Il ne rentra jamais au château de ses pères;
Il fit murer la porte et combler le fossé,
Mutiler son blason sur les murs séculaires
Pour que son propre nom à jamais effacé,
Ne laissât point de trace au souvenir de l'homme;
Il partit pieds déchaux, en mendiant pour Rome;
Revint absous, vendit son donjon et ses biens.
Avec l'argent paya la rançon des chrétiens,
Et là, dans le vallon, inculte et solitaire,
Où la chasse infernale avait jadis eût lieu,
Il fit édifier un vaste monastère;

Le pape lui donna ce nom : La Grâce-Dieu.

ÉPIGRAMMES

Par le baron CHARLES de SAINT- JUAN.

J'ai lu le magnifique éloge
D'où naquit ta célébrité,

Mais, permets que je t'interroge,

Dis-moi, combien t'a-t-il coûté?

Vous m'avez connu jeune et souvent corrigé,
J'étais bien sot alors. Vous n'avez point changé.

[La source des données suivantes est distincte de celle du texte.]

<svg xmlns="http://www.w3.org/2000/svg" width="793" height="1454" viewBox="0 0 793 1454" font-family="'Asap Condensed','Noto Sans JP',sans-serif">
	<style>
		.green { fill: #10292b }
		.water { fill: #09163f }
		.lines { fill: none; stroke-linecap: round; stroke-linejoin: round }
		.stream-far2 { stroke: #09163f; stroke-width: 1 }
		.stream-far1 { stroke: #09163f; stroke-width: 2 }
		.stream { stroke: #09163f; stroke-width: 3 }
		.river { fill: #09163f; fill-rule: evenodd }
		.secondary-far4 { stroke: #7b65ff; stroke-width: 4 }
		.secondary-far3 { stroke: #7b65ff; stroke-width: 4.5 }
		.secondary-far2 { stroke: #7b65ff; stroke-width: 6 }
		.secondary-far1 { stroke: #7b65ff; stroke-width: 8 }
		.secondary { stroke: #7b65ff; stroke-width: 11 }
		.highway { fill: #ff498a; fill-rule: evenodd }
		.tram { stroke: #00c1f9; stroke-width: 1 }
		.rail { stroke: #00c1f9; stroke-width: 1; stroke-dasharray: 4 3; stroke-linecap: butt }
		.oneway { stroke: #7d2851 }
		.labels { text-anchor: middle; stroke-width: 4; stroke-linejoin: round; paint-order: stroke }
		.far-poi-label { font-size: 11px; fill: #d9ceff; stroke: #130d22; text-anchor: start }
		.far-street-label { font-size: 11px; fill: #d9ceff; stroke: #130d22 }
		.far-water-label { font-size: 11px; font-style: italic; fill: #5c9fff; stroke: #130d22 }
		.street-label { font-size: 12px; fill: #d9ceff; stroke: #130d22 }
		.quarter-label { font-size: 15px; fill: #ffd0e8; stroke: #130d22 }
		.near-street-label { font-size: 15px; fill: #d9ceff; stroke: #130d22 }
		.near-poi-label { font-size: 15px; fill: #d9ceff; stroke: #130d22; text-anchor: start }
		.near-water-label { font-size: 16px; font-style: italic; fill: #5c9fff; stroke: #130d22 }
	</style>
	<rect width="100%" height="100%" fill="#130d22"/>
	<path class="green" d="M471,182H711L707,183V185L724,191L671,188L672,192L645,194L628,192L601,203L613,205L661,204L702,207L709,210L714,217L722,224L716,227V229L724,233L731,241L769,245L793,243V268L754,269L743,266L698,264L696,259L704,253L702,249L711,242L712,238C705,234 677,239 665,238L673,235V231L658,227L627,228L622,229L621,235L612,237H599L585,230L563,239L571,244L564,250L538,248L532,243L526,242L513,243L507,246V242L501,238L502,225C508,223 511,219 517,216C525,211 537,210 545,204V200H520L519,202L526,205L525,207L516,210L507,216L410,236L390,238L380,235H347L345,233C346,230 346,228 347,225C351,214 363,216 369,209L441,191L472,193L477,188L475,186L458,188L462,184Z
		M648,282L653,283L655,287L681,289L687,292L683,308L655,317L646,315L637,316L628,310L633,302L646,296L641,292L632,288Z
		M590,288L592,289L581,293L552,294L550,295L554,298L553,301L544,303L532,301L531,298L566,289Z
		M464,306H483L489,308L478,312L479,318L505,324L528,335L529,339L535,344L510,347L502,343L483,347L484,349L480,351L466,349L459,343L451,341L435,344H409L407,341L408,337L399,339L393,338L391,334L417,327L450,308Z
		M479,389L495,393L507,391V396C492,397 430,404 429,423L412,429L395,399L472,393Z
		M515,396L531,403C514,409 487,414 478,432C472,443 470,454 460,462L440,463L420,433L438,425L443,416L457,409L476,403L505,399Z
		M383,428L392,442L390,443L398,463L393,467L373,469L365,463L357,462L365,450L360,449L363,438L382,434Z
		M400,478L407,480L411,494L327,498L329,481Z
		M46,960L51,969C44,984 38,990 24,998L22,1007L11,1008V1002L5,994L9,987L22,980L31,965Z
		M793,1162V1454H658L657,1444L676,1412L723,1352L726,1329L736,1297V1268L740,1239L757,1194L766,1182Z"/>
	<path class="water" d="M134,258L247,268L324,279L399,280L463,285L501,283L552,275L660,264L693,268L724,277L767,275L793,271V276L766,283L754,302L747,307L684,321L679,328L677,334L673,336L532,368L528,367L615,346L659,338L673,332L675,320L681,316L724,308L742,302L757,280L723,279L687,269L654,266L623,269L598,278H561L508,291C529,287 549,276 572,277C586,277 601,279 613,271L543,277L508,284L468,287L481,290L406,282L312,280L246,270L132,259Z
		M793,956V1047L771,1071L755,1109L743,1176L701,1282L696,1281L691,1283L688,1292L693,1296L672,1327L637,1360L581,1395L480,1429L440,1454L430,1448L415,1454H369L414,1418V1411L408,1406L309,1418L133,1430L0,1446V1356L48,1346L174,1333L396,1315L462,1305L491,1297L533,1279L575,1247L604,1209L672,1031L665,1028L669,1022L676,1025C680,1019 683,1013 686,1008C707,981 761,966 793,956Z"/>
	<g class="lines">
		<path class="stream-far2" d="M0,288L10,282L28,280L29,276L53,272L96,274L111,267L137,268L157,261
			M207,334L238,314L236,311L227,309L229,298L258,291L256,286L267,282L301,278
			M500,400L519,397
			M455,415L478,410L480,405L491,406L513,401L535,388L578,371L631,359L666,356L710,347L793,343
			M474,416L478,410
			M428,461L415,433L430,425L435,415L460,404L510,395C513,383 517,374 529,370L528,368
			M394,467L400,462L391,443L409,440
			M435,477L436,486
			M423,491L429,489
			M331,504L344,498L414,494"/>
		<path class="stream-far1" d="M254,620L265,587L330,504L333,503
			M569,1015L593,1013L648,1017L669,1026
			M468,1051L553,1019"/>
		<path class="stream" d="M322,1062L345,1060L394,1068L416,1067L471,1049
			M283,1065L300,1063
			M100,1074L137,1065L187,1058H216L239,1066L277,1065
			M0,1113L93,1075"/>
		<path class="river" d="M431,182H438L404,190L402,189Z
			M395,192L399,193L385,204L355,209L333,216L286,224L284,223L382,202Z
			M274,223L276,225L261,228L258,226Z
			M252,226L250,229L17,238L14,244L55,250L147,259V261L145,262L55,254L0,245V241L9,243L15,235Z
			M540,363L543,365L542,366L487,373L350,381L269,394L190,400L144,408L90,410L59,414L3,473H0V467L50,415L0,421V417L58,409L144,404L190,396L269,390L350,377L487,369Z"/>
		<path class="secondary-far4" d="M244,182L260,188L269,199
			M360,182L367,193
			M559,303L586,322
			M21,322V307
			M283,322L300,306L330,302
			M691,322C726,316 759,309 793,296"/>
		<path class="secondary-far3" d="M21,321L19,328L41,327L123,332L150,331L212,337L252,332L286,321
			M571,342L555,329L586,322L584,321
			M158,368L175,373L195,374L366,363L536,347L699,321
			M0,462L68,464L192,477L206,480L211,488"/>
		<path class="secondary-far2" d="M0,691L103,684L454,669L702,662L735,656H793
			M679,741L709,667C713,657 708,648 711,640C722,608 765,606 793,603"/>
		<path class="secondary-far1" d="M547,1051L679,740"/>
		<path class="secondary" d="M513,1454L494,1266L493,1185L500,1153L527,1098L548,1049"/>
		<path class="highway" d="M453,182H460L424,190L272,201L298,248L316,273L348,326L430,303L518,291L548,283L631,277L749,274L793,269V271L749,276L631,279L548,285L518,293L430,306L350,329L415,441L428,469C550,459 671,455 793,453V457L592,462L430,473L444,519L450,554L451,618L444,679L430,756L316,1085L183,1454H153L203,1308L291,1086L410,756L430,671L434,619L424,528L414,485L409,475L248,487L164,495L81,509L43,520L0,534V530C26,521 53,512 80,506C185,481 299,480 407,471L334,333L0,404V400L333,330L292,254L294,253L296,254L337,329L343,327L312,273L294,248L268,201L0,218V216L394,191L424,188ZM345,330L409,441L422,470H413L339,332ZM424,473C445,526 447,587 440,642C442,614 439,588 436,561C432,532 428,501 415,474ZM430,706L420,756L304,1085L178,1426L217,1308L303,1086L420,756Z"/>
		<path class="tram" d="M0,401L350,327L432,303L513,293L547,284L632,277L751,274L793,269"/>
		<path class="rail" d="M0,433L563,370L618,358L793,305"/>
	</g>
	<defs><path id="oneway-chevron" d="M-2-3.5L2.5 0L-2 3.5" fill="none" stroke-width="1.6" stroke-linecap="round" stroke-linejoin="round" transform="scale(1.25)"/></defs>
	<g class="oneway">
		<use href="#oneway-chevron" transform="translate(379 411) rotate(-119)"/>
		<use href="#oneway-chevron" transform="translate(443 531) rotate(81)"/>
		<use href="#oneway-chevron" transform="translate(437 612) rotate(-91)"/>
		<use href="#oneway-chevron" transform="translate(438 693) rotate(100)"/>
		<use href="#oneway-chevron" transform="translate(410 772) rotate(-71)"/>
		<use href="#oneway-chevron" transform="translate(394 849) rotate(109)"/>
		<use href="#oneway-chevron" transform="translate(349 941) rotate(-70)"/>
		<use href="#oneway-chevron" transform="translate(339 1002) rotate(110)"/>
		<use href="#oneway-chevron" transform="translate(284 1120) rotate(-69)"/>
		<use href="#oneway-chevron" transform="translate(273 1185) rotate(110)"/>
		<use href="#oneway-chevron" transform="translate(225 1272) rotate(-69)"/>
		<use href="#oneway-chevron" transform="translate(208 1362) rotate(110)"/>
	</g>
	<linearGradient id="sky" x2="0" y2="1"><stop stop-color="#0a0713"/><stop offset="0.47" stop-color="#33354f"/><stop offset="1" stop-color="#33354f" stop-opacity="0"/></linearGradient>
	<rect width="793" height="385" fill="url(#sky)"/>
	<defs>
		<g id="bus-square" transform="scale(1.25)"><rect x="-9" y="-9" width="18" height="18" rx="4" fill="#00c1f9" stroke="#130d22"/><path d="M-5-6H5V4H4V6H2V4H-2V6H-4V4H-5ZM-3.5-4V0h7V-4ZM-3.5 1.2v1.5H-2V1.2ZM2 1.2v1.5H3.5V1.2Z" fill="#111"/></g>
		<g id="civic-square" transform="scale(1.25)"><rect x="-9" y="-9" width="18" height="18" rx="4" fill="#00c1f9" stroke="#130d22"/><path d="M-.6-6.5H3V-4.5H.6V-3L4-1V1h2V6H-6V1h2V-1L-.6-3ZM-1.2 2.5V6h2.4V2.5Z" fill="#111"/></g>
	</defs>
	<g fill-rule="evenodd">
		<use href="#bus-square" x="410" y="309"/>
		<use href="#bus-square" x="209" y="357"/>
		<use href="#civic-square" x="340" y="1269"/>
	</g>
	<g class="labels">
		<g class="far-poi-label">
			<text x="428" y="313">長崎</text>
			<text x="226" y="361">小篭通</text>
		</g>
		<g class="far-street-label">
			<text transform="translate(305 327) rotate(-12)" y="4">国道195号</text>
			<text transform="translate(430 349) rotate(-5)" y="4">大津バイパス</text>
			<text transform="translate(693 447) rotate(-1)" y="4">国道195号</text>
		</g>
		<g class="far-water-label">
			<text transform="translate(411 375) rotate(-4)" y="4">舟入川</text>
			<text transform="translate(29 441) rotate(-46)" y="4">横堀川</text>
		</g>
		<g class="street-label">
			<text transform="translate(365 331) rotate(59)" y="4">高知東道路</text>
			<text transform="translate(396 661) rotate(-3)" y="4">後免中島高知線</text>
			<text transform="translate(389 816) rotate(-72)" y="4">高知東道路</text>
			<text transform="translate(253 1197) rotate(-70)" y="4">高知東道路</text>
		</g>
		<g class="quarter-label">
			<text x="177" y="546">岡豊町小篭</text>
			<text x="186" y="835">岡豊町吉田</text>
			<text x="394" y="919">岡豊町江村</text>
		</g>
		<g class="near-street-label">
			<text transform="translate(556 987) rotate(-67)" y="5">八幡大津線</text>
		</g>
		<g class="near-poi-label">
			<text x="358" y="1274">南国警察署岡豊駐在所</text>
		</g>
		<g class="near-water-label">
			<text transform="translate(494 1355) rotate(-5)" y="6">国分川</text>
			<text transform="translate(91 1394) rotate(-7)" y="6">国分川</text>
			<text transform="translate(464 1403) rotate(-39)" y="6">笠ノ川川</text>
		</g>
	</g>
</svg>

Au Pinde, Lysidas a des talents divers :

Il fait des vers en prose et de la prose en vers.

Avec emphase, dans la ville,

Balourd dit qu'il descend des Francs;
Mais, si nous en croyons les gens,
Balourd est un franc imbécille.

Contre moi, Chicaneau vient de plaider une heure, Je l'en remercîrai, ma cause en est meilleure!

Vous dites que Jocko, si plein de vanité!
Devient impertinent, il l'a toujours été..

De Fierval la sincérité

Est réellement peu commune;
Son cœur rempli de vérité,
Jamais n'en laisse échapper une.

Ce nouvel Harpagon ne prête ni ne donne,
Il reçoit de chacun et ne rend à personne.

Narcisse, à dix-huit ans, comme un sot débutait,
A trente il a tenu tout ce qu'il promettait.

Ce n'est qu'aux grands talents que s'attache l'envie,
Les tiens n'ont jamais pu réveiller ses serpents;
Dans la foule ignoré, rien n'eut troublé ta vie
Si toi même n'avais fait rire à tes dépens.

A l'école vieilli, le pédant Trissotin,

Ne sait pas le français, mais il sait le latin!